The cardinal made the king a sign, which signified, “That was on account of the affair about which I spoke to you.”

“We all know that,” interrupted the king; “for all that was done for our service.”

“Then,” said Treville, “it was also for your Majesty’s service that one of my Musketeers, who was innocent, has been seized, that he has been placed between two guards like a malefactor, and that this gallant man, who has ten times shed his blood in your Majesty’s service and is ready to shed it again, has been paraded through the midst of an insolent populace?”

“Bah!” said the king, who began to be shaken, “was it so managed?”

“Monsieur de Treville,” said the cardinal, with the greatest phlegm, “does not tell your Majesty that this innocent Musketeer, this gallant man, had only an hour before attacked, sword in hand, four commissaries of inquiry, who were delegated by myself to examine into an affair of the highest importance.”

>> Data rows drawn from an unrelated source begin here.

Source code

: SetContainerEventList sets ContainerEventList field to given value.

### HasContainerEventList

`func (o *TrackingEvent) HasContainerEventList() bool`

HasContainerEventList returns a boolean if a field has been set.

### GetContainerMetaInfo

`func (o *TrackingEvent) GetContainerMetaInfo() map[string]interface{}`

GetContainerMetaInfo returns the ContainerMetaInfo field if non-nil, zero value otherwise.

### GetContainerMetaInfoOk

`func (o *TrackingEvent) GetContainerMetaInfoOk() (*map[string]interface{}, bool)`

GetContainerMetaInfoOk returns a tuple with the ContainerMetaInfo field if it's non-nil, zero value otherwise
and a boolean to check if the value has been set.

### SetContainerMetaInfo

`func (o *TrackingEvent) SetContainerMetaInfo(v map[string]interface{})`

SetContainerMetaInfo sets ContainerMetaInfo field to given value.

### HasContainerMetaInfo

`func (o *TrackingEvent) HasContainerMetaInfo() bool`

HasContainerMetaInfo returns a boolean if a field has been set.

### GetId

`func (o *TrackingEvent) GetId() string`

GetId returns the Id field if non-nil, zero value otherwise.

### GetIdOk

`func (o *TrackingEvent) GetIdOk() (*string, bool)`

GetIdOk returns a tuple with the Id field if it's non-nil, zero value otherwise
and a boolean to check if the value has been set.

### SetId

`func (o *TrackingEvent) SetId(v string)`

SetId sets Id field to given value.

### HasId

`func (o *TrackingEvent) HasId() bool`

“I defy your Eminence to prove it,” cried Treville, with his Gascon freedom and military frankness; “for one hour before, Monsieur Athos, who, I will confide it to your Majesty, is really a man of the highest quality, did me the honor after having dined with me to be conversing in the saloon of my hotel, with the Duc de la Tremouille and the Comte de Chalus, who happened to be there.”

The king looked at the cardinal.

“A written examination attests it,” said the cardinal, replying aloud to the mute interrogation of his Majesty; “and the ill-treated people have drawn up the following, which I have the honor to present to your Majesty.”

“And is the written report of the gownsmen to be placed in comparison with the word of honor of a swordsman?” replied Treville haughtily.

“Come, come, Treville, hold your tongue,” said the king.